Kurz vor Beginn der Attacken hatte der britische Geheimdienst gewarnt, über den Jahreswechsel könnten die russischen Raketenangriffe auf die ukrainische Energieinfrastruktur intensiviert werden. Das ging aus dem täglichen Geheimdienstupdate des Verteidigungsministeriums in London zum Ukraine-Krieg hervor. Die Schläge seien bisher in Abständen von sieben bis zehn Tagen erfolgt.

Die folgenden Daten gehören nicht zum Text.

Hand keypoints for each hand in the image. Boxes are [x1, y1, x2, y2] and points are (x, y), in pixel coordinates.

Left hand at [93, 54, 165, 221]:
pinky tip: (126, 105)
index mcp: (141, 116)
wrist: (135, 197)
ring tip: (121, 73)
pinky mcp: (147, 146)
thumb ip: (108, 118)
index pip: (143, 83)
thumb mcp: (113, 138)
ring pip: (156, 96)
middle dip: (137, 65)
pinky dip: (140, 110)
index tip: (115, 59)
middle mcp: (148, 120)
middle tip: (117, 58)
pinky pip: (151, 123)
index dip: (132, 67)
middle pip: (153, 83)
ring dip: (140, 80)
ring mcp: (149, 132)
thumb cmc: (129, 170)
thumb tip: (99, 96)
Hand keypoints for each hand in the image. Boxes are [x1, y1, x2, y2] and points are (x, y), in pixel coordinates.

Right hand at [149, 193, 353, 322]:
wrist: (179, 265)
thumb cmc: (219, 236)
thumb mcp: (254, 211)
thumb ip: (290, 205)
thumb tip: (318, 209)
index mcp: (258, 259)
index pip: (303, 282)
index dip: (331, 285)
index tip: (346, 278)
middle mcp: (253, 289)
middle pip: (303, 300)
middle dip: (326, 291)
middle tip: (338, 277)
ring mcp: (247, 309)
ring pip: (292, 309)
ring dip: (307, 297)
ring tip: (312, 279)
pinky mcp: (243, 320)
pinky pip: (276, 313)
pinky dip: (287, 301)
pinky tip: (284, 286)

„Russland wird dieses Muster beinahe sicher fortsetzen, um die ukrainische Luftverteidigung zu überfordern“, so die Mitteilung. Aber es gebe „eine realistische Möglichkeit“, dass Russland in den kommenden Tagen zusätzlich noch einmal zuschlage, „um die Moral der ukrainischen Bevölkerung über die Neujahrsperiode zu brechen“, hieß es weiter.

Putin: Sind auf der richtigen Seite

Erst am Donnerstag hatte Russland die Ukraine mit Drohnen- und Raketenangriffen überzogen. Seit Mitte Oktober hat Russland in nunmehr elf Großangriffen vor allem Objekte des ukrainischen Energiesystems angegriffen. Wegen der schweren Zerstörungen der Infrastruktur gibt es vielerorts Stromausfälle, von denen Millionen Menschen betroffen sind. Die ukrainische Regierung wirft Russland „Terror“ vor – mit dem Ziel, das Land in Dunkelheit und Kälte zu stürzen. Kiew beschuldigt Putin, die Menschen so in die Flucht treiben zu wollen und die EU zu destabilisieren.

Dieser gab am Samstag bei seiner Neujahrsansprache Kontra. Russland stehe in dem Konflikt „moralisch“ und „historisch“ auf der richtigen Seite, so Putin. Russland kämpfe in der Ukraine auch dafür, „unser Volk in unseren eigenen historischen Territorien, in den neuen Gebieten der Russischen Föderation zu schützen“, fügte er mit Blick auf die von Moskau für annektiert erklärten ukrainischen Gebiete hinzu.

Der russische Verteidigungsminister Sergej Schoigu sagte in einer Neujahrsbotschaft an Soldaten, Russlands Sieg in der Ukraine sei „unausweichlich“. „Für das kommende Jahr möchte ich allen gute Gesundheit, Standhaftigkeit, zuverlässige und hingebungsvolle Kameraden wünschen. Unser Sieg ist wie das neue Jahr unvermeidlich“, sagte er. Russlands Soldaten hätten im zu Ende gehenden Jahr mit „schweren Prüfungen“ zu kämpfen gehabt, räumte Schoigu zugleich ein. Und auch das neue Jahr beginne in einer „schwierigen militärpolitischen Situation“.

Ansprache an feindliche Soldaten

Die Ukraine erwartet im neuen Jahr offenbar auch eine neue Mobilmachung in Russland. Der ukrainische Verteidigungsminister Olexij Resnikow warnte davor in einem Video in russischer Sprache. „Ich weiß genau, dass ihr noch eine Woche habt, um eine Wahl zu treffen“, sagte Resnikow in dem auf YouTube veröffentlichten Video. Dann würden die Grenzen geschlossen, damit niemand das Land verlassen könne. Es gebe die Wahl, sich der Einberufung zum Kriegsdienst zu entziehen oder in der Ukraine zu sterben oder zum „Krüppel“ zu werden. Die Feiern zum neuen Jahr seien ein guter Anlass, darüber nachzudenken und sich bewusst zu werden, dass der Kreml den Krieg verloren habe, sagte Resnikow. Es gebe nichts, wofür es sich lohne, zu kämpfen.

Hunderttausende Russen hatten im Herbst das Land verlassen, um sich der von Kreml-Chef Putin angeordneten Teilmobilmachung zu entziehen. Putin hatte zuletzt gesagt, es sei keine neue Mobilmachung nötig.

Luftabwehr soll ausgebaut werden

Wegen der zahlreichen Raketenangriffe in jüngster Zeit kündigte der ukrainische Präsident Wolodymyr Selenskyj am Freitag einen weiteren Ausbau der Luftabwehr an. „Im neuen Jahr wird die ukrainische Luftverteidigung noch stärker, noch effektiver“, sagte Selenskyj in seiner täglichen Videoansprache. Die Luftabwehr der Ukraine könne die stärkste in ganz Europa werden, ergänzte er mit Blick auf die angekündigte Patriot-Batterie aus den USA. „Das wird eine Sicherheitsgarantie nicht nur für unser Land, sondern für den gesamten Kontinent sein.“

Die ukrainische Armee, die bereits eine Reihe ausländischer Flugabwehrsysteme nutzt, wartet auf den Einsatz der von der US-Regierung versprochenen Patriot-Batterie. Gegenwärtig werden ukrainische Soldaten an dem System ausgebildet.